[Was zu tun ist]
• 1. Beantworte anhand des Textes über den Tempelvorhang, auf welchen antiken Autor sich Martin Ebner bei seiner Deutung beruft.
• 2. Führe alle Bibelstellen auf, die im Text über den Tempelvorhang mit Buch und Kapitel angegeben werden.

═══ Bereitgestellter Text

Der Vorhang im Tempel I

Biblisch Interessierte haben sicherlich des öfteren in den neutestamentlichen Passionserzählungen gehört oder gelesen, dass im Moment des Todes Jesu der Vorhang im Tempel mitten entzweiriss. Der Sinn dieses Details ist aber eher weniger bekannt.

Ohne die Kenntnis der Feier des Jom Kippur – des großen Versöhnungstages – wie sie in Lev 16 geschildert wird, bleibt die theologische Relevanz des zerrissenen Vorhangs unverständlich. So habe ich es eigentlich in den letzten Jahren immer vorgetragen.

Martin Ebner

In neuerer Zeit hat Martin Ebner für das Markusevangelium eine alternative Deutung vorgeschlagen. Er interpretiert die nach seiner Meinung mit dem aufgerissenen Himmel der Tauferzählung (Mk 1,10) gekoppelte Erwähnung des zerrissenen Vorhangs (Mk 15,38) als »Himmelsspaltung« – und beruft sich dabei auf Flavius Josephus, der den äußeren Tempelvorhang als Abbild des Kosmos geschildert habe. Eben diesen von den Römern erbeuteten Vorhang habe der Evangelist beim Triumphzug des Tiberius in Rom gesehen – und dieser Anblick habe ihn zu der Schilderung in seiner Passion veranlasst. 1 Ich möchte hier begründen, warum mich diese Deutung nicht überzeugt.

══════
═══ Gespeicherte Daten

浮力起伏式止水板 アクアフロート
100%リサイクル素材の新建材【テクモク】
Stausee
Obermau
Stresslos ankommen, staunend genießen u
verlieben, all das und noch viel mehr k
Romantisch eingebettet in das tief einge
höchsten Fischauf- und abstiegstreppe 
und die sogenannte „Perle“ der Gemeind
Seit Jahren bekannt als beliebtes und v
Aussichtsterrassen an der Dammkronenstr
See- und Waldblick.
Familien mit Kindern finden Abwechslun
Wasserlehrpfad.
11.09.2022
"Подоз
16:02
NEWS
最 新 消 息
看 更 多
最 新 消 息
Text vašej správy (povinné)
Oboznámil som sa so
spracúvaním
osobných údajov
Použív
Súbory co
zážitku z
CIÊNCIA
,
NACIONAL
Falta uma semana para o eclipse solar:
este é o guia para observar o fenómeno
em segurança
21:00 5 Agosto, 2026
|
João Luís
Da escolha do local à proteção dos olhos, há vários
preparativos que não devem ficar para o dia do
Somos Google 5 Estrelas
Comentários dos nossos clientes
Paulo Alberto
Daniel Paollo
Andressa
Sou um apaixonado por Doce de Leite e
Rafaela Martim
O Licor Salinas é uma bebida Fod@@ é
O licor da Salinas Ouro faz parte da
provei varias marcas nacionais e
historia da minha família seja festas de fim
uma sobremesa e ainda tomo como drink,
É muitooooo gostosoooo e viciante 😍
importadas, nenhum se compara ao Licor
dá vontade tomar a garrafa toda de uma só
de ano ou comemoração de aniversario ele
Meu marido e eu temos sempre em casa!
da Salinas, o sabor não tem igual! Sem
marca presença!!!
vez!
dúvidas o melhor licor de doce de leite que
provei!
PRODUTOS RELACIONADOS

══════

[Antworten nach Nummer]
• 1. Auf Flavius Josephus.

• 2.
Lev 16
Mk 1,10
Mk 15,38